Everything carried on as normal. No one except myself had seen Dad come or go.

I ordered a crab sandwich and munched on it absently while sipping from a mocha that seemed to be taking an age to cool down. There weren’t a lot of customers and Stanford, the owner, was busy washing up some cups. I put down my paper to watch the TV when the Toad News Network logo came up.

Toad News was the biggest news network in Europe.
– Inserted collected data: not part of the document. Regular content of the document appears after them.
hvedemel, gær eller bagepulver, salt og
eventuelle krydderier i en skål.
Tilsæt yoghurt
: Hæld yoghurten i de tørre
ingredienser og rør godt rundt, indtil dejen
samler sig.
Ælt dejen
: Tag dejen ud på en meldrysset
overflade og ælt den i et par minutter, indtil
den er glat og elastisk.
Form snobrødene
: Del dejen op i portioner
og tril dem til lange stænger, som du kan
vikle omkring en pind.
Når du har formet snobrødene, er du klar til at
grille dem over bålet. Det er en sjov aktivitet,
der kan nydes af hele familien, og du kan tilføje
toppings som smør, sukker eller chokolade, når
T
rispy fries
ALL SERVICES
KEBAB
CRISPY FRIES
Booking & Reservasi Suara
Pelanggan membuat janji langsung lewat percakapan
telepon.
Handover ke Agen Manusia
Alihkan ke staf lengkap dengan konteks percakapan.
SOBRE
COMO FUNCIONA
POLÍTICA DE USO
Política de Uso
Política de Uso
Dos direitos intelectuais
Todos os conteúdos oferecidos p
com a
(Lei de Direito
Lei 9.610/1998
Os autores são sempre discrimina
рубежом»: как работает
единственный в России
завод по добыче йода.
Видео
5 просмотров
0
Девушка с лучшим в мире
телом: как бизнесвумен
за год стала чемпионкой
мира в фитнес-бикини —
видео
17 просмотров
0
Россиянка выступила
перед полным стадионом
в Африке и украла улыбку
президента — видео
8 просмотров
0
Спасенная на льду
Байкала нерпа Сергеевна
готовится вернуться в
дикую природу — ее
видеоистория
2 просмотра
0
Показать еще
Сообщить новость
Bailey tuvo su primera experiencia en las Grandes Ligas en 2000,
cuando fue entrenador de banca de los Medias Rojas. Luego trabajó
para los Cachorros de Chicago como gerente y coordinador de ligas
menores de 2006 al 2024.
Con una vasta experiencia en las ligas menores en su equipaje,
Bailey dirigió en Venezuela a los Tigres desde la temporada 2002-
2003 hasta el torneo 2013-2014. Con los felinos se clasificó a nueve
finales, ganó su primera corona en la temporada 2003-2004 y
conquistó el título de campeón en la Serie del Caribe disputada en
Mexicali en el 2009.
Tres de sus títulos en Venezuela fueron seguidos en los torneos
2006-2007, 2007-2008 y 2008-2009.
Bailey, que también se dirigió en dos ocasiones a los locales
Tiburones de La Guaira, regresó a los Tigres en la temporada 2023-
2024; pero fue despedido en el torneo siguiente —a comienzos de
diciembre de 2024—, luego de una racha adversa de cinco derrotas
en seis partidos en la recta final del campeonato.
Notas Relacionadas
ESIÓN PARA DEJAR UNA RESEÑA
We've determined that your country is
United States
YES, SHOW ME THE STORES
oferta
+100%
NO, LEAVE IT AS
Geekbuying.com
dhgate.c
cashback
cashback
Run by the Goliath Corporation, it was a twenty-four-hour service with up-to-date reports that the national news services couldn’t possibly hope to match. Goliath gave it finance and stability, but also a slightly suspicious air. No one liked the Corporation’s pernicious hold on the nation, and the Toad News Network received more than its fair share of criticism, despite repeated denials that the parent company called the shots.